What is needed is every line from the one holding "Identify the document" to the last line of the data below, printed exactly and without pictures.

**Document structure recognition data**
>>>

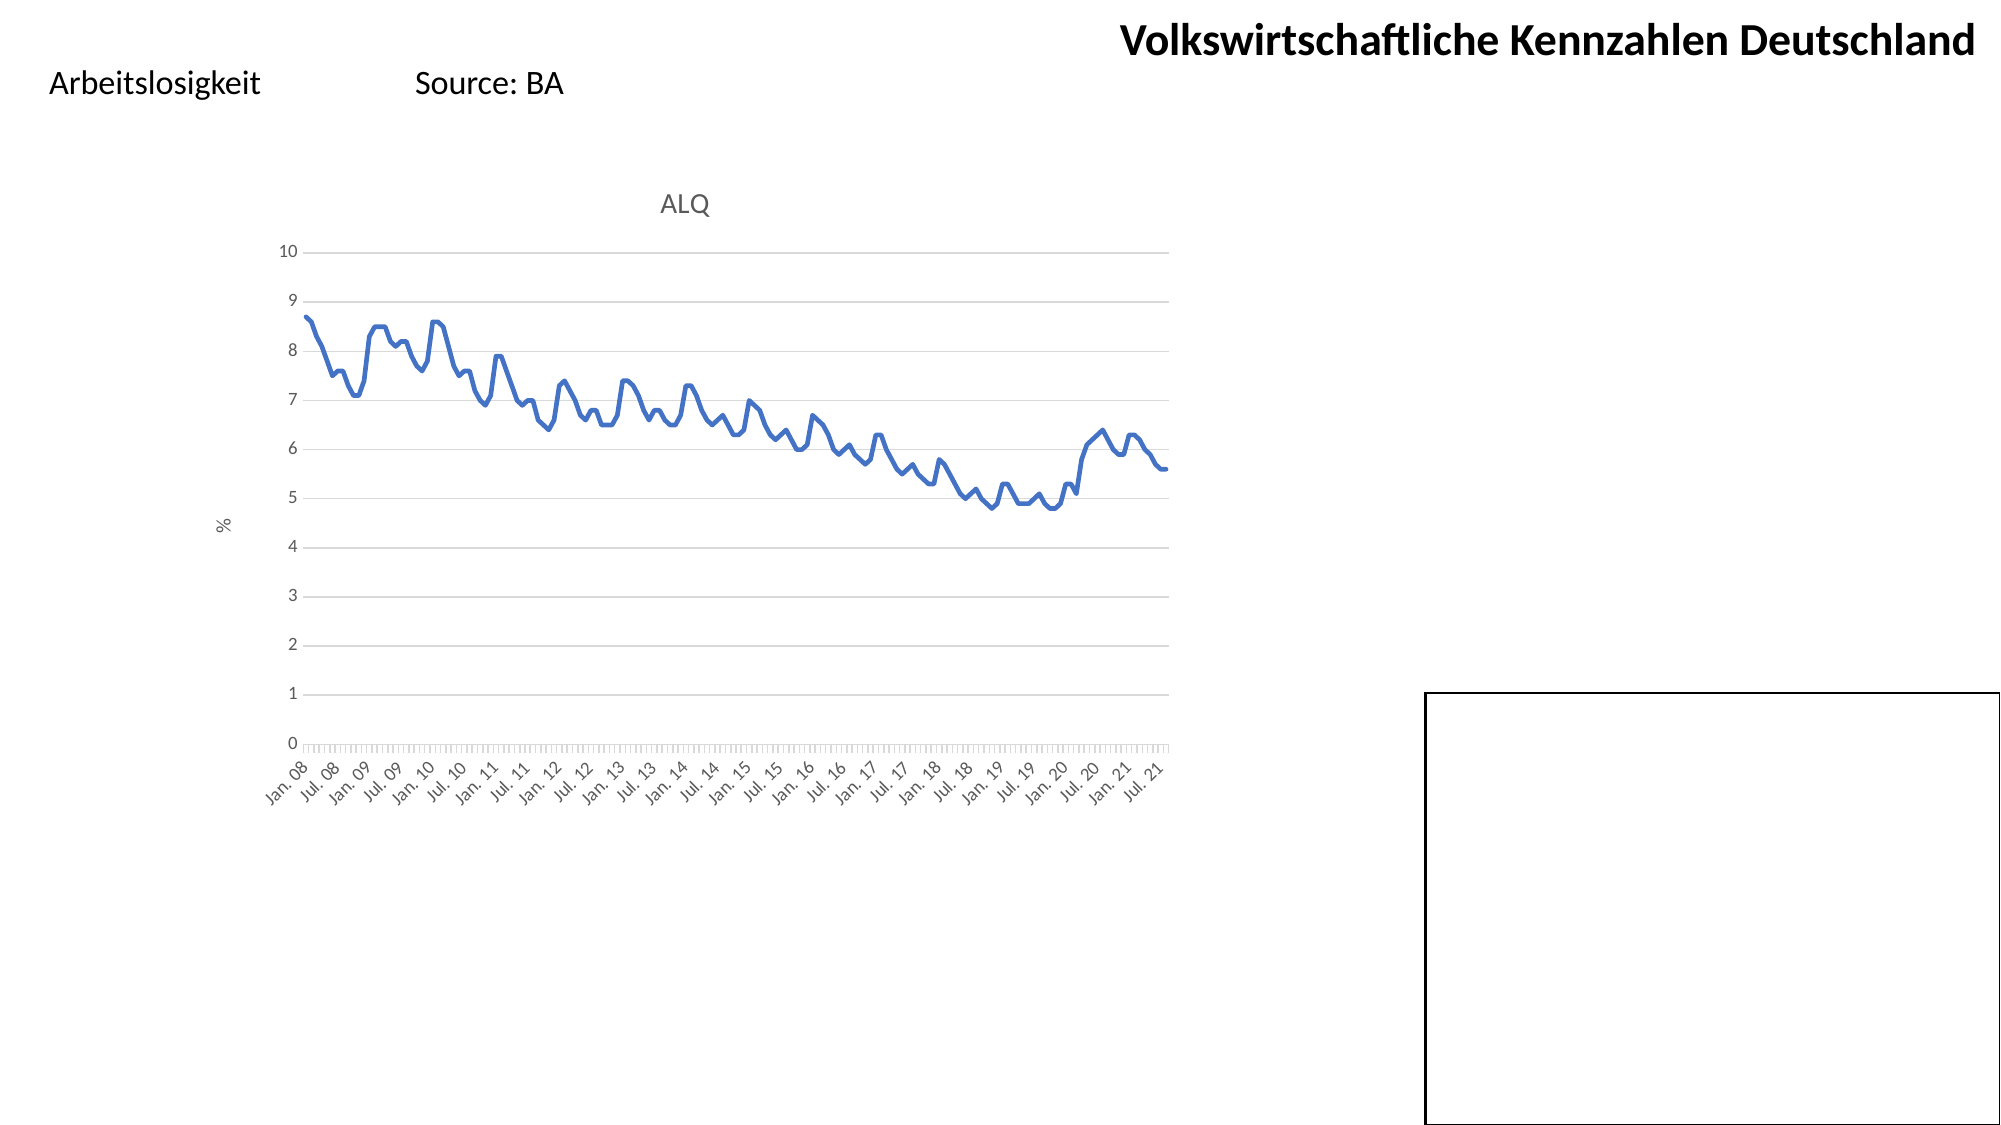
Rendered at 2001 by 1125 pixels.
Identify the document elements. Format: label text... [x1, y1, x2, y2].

text_box Arbeitslosigkeit [34, 53, 277, 109]
text_box Volkswirtschaftliche Kennzahlen Deutschland [1096, 0, 2000, 74]
text_box [1424, 692, 2000, 1125]
chart [182, 161, 1189, 824]
text_box Source: BA [400, 53, 579, 109]
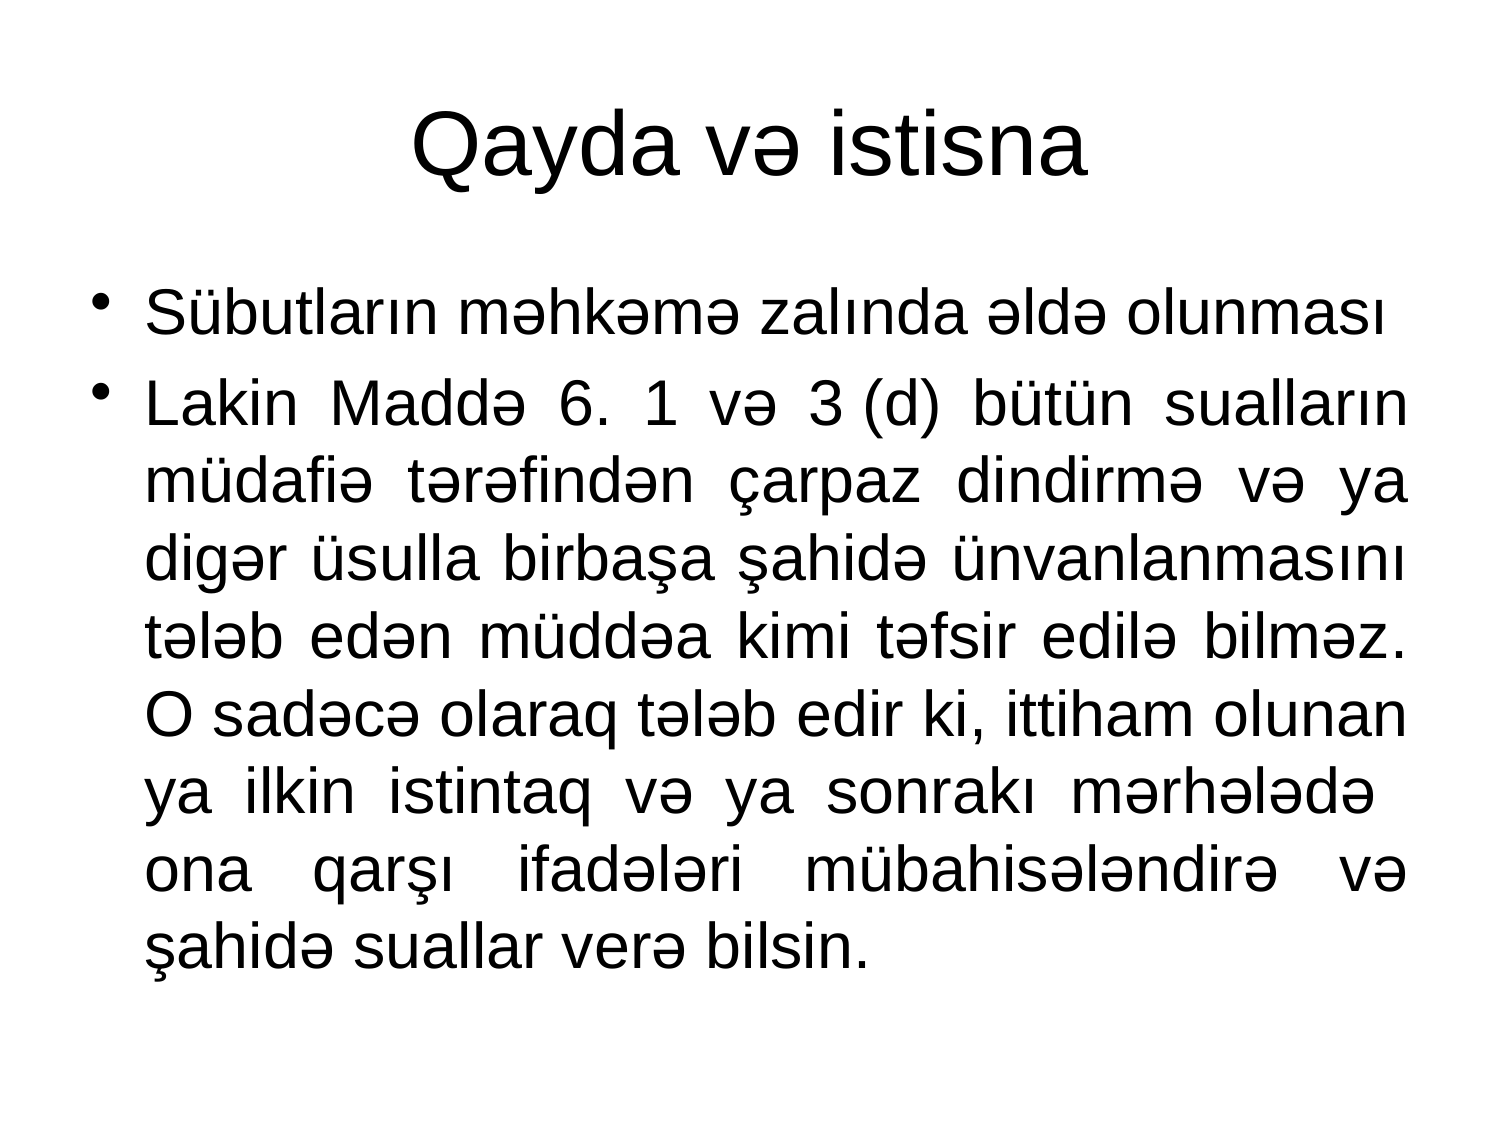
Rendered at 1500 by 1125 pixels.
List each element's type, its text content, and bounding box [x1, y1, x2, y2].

list Sübutların məhkəmə zalında əldə olunması Lakin Maddə 6. 1 və 3 (d) bütün sualların müdafiə tərəfindən çarpaz dindirmə və ya digər üsulla birbaşa şahidə ünvanlanmasını tələb edən müddəa kimi təfsir edilə bilməz. O sadəcə olaraq tələb edir ki, ittiham olunan ya ilkin istintaq və ya sonrakı mərhələdə ona qarşı ifadələri mübahisələndirə və şahidə suallar verə bilsin. [74, 262, 1426, 1006]
title Qayda və istisna [74, 44, 1426, 233]
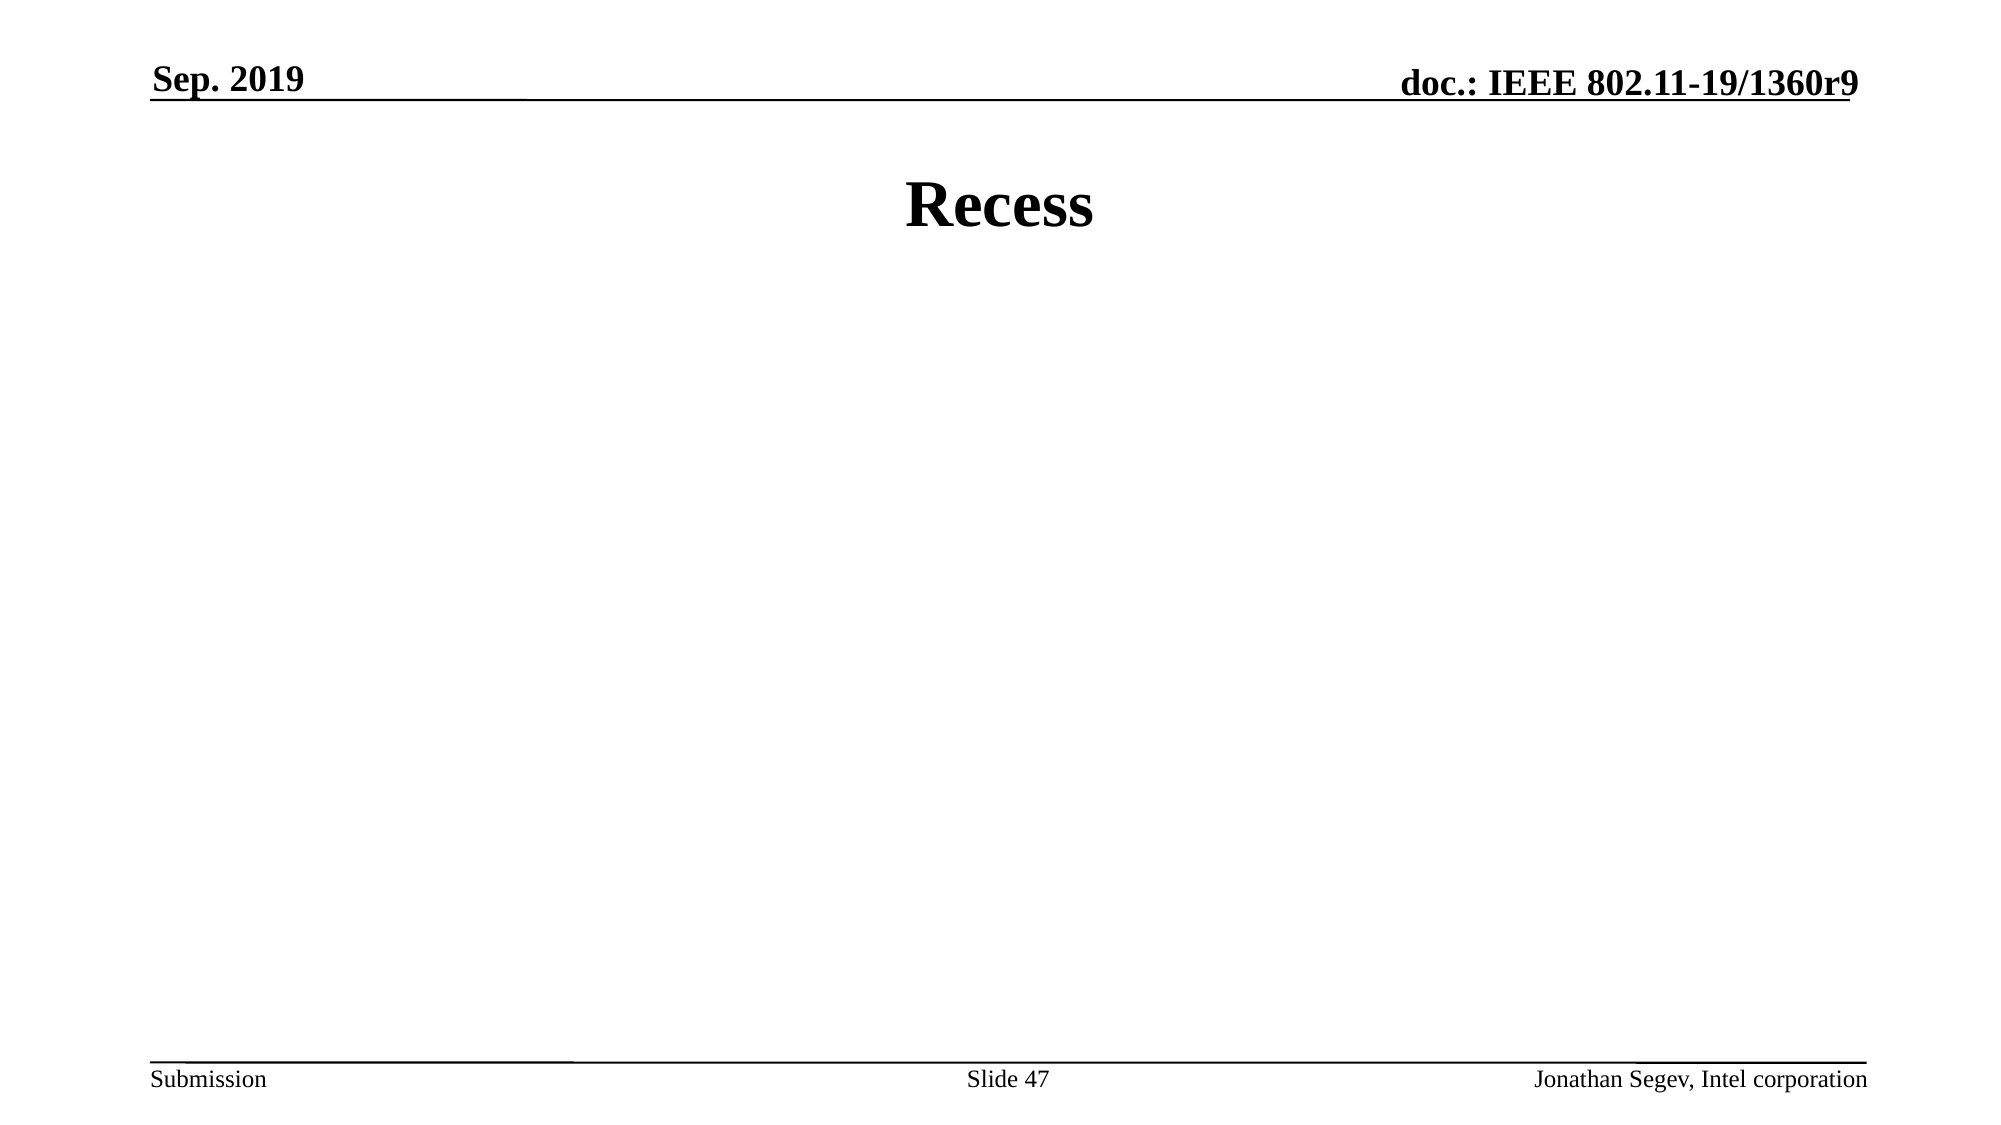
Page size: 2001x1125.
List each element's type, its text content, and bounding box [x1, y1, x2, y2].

footer Jonathan Segev, Intel corporation [1171, 1061, 1869, 1093]
slide_number Slide 47 [950, 1061, 1067, 1123]
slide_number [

<<<

**ANSWER TO THIS TASK**
Identify the document elements. Format: label text... [x1, y1, x2, y2].

text_box Arbeitslosigkeit [34, 53, 277, 109]
text_box Volkswirtschaftliche Kennzahlen Deutschland [1096, 0, 2000, 74]
text_box [1424, 692, 2000, 1125]
chart [182, 161, 1189, 824]
text_box Source: BA [400, 53, 579, 109]
Rendered at 1500 by 1125 pixels.
List each element's type, its text content, and bounding box [x1, y1, x2, y2].

list Sübutların məhkəmə zalında əldə olunması Lakin Maddə 6. 1 və 3 (d) bütün sualların müdafiə tərəfindən çarpaz dindirmə və ya digər üsulla birbaşa şahidə ünvanlanmasını tələb edən müddəa kimi təfsir edilə bilməz. O sadəcə olaraq tələb edir ki, ittiham olunan ya ilkin istintaq və ya sonrakı mərhələdə ona qarşı ifadələri mübahisələndirə və şahidə suallar verə bilsin. [74, 262, 1426, 1006]
title Qayda və istisna [74, 44, 1426, 233]
Page size: 2001x1125.
List each element's type, its text content, and bounding box [x1, y1, x2, y2].

footer Jonathan Segev, Intel corporation [1171, 1061, 1869, 1093]
slide_number Slide 47 [950, 1061, 1067, 1123]
slide_number [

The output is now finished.